++++ RECORDS FOR THE EXERCISE ++++
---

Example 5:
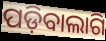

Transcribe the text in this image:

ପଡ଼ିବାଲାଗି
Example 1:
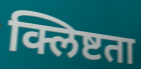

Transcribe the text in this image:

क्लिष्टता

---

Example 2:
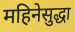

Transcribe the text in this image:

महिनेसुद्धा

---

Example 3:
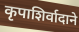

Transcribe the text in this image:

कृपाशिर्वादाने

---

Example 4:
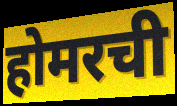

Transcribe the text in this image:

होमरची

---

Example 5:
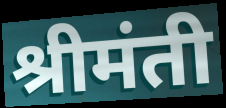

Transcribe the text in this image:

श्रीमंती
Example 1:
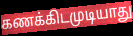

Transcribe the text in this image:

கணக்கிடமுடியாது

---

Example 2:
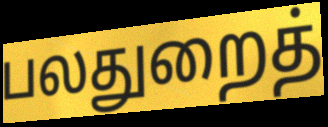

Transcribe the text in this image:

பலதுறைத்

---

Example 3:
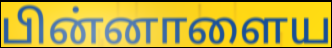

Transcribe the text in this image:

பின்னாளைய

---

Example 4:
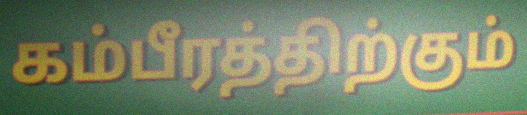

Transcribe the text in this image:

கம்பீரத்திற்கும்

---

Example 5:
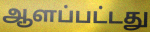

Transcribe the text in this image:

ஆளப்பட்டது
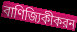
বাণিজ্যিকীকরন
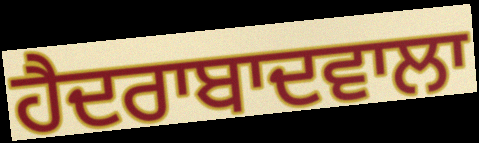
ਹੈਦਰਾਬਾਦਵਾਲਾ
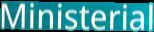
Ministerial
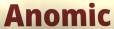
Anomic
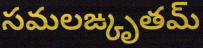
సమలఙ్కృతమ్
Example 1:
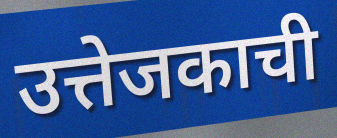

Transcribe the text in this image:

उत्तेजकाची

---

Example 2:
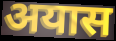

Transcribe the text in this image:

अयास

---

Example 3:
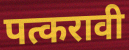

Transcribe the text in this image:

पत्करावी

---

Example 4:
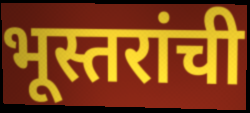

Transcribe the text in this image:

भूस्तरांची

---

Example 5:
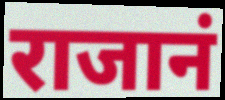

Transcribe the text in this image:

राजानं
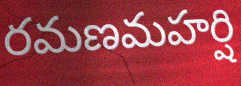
++++
## [HOW TO COMPLETE THIS TASK]
Produce the entries again, word for word, without any of their pictures.

## [SOLVED EXERCISE]
---

Example 5:

Transcribe the text in this image:

ପଡ଼ିବାଲାଗି
Example 1:

Transcribe the text in this image:

क्लिष्टता

---

Example 2:

Transcribe the text in this image:

महिनेसुद्धा

---

Example 3:

Transcribe the text in this image:

कृपाशिर्वादाने

---

Example 4:

Transcribe the text in this image:

होमरची

---

Example 5:

Transcribe the text in this image:

श्रीमंती
Example 1:

Transcribe the text in this image:

கணக்கிடமுடியாது

---

Example 2:

Transcribe the text in this image:

பலதுறைத்

---

Example 3:

Transcribe the text in this image:

பின்னாளைய

---

Example 4:

Transcribe the text in this image:

கம்பீரத்திற்கும்

---

Example 5:

Transcribe the text in this image:

ஆளப்பட்டது
বাণিজ্যিকীকরন
ਹੈਦਰਾਬਾਦਵਾਲਾ
Ministerial
Anomic
సమలఙ్కృతమ్
Example 1:

Transcribe the text in this image:

उत्तेजकाची

---

Example 2:

Transcribe the text in this image:

अयास

---

Example 3:

Transcribe the text in this image:

पत्करावी

---

Example 4:

Transcribe the text in this image:

भूस्तरांची

---

Example 5:

Transcribe the text in this image:

राजानं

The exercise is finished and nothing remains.